The U.S. Department of Defense lacks visibility into software inventories, a review of Marine Corps, Navy, and Air Force commands and divisions reveals.
The audit found that the Marine Corps divisions and the Navy commands had a process in place to prevent duplication when purchasing applications, but the Air Force did not. Moreover, only the U.S. Fleet Forces Command had a process to eliminate duplicative or obsolete software applications.
The newly published DoD report also reveals that none of the reviewed commands or divisions maintained accurate software inventories. This introduces security risks because of the lack of visibility over software inventories and the inability to identify existing vulnerabilities associated with the owned application.
“In addition, the DoD is not realizing the cost savings associated with the elimination of duplicate and obsolete software applications that it has already procured and is paying to maintain,” the Pentagon’s Management of Software Applications report (PDF) reads.

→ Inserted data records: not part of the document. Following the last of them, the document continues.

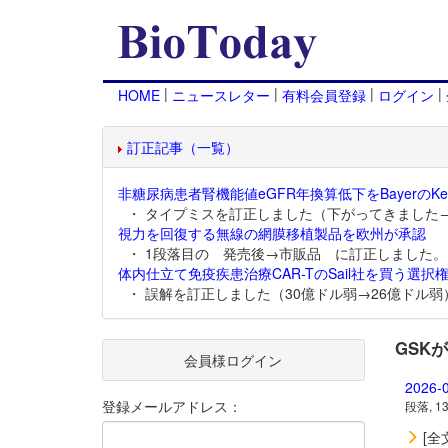
|
|
|
|
HOME
ニュースレター
有料会員登録
ログイン
訂正記事（一覧）
非糖尿病患者腎機能値eGFR年換算低下をBayerのKer
・ タイプミスを訂正しました（下がってきました
視力を回復する無線の網膜移植製品を欧州が承認
・ 1段落目の 発売後→市販品 に訂正しました。
体内仕立て免疫疾患治療CAR-TのSail社を買う選択権
・ 誤解を訂正しました（30億ドル弱→26億ドル弱
GSK
会員様ログイン
2026-
登録メールアドレス：
段落, 1
[全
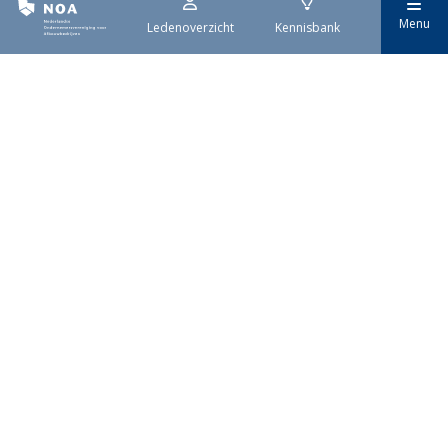
Menu
Ledenoverzicht
Kennisbank
Nederlandse
Ondernemersvereniging
voor Afbouwbedrijven
Met zo'n 1.400 leden is NOA dé
brancheorganisatie voor
afbouwbedrijven in Nederland.
Contactgegevens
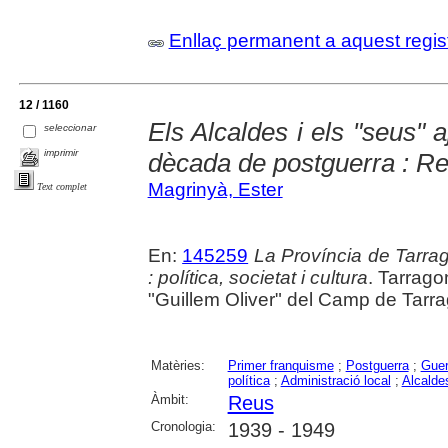
Enllaç permanent a aquest regis
12 / 1160
Els Alcaldes i els "seus" 
seleccionar
imprimir
dècada de postguerra : R
Magrinyà, Ester
Text complet
En:
145259
La Província de Tarra
: política, societat i cultura
. Tarrago
"Guillem Oliver" del Camp de Tarra
Matèries:
Primer franquisme
;
Postguerra
;
Guer
política
;
Administració local
;
Alcalde
Àmbit:
Reus
Cronologia:
1939 - 1949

The root cause of the issue, the report claims, is that the DoD Chief Information Officer (CIO) failed to implement an enterprise-wide solution to create a software application inventory in response to Federal Information Technology Acquisition Reform Act requirements. Instead, the CIO limited rationalization to data center consolidation efforts.

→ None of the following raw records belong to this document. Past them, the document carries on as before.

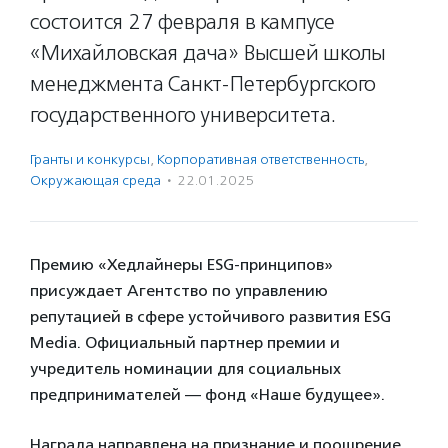
состоится 27 февраля в кампусе
«Михайловская дача» Высшей школы
менеджмента Санкт-Петербургского
государственного университета.
Гранты и конкурсы
,
Корпоративная ответственность
,
Окружающая среда
·
22.01.2025
Премию «Хедлайнеры ESG-принципов»
присуждает Агентство по управлению
репутацией в сфере устойчивого развития ESG
Media. Официальный партнер премии и
учредитель номинации для социальных
предпринимателей — фонд «Наше будущее».
Награда направлена на признание и поощрение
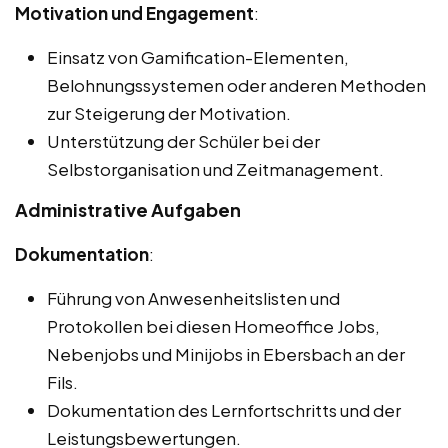
Motivation und Engagement
:
Einsatz von Gamification-Elementen,
Belohnungssystemen oder anderen Methoden
zur Steigerung der Motivation.
Unterstützung der Schüler bei der
Selbstorganisation und Zeitmanagement.
Administrative Aufgaben
Dokumentation
:
Führung von Anwesenheitslisten und
Protokollen bei diesen Homeoffice Jobs,
Nebenjobs und Minijobs in Ebersbach an der
Fils.
Dokumentation des Lernfortschritts und der
Leistungsbewertungen.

Federal and DoD guidance already includes requirements to optimize information technology portfolios, programs, and resources, including software. DoD is required to develop, review, and update an inventory of applications, federal agencies need to ensure they don’t pay for unused software, and CIOs need to identify and reduce duplication and waste within the portfolios, including software.
Despite that, a review of seven commands and divisions identified internal control weaknesses related to the DoD’s processes for software application rationalization: there were no processes in place to identify and eliminate duplicative or obsolete applications. The audit focused on the Marine Corps, the Navy, and the Air Force because the Army already performed such a review in its data centers.
The report recommends that the DoD CIO, in coordination with the DoD Chief Management Officer, implements an enterprise-wide process for conducting the software application rationalization process throughout the DoD, as well as guidance requiring the DoD components to conduct software application rationalization.
DoD component CIOs should develop implementing guidance to outline responsibilities and processes for software application rationalization, while also requiring DoD components to regularly validate the accuracy of their owned and in-use applications inventory.
The report also recommends conducting periodic reviews to ensure that duplicate and obsolete software is eliminated. Without a response from the DoD CIO, the recommendations remain unresolved, the report notes.
“We conducted this performance audit from February 2018 through November 2018 in accordance with generally accepted government auditing standards. We believe that the evidence obtained provides a reasonable basis for our findings and conclusions based on our audit objective,” the report reads.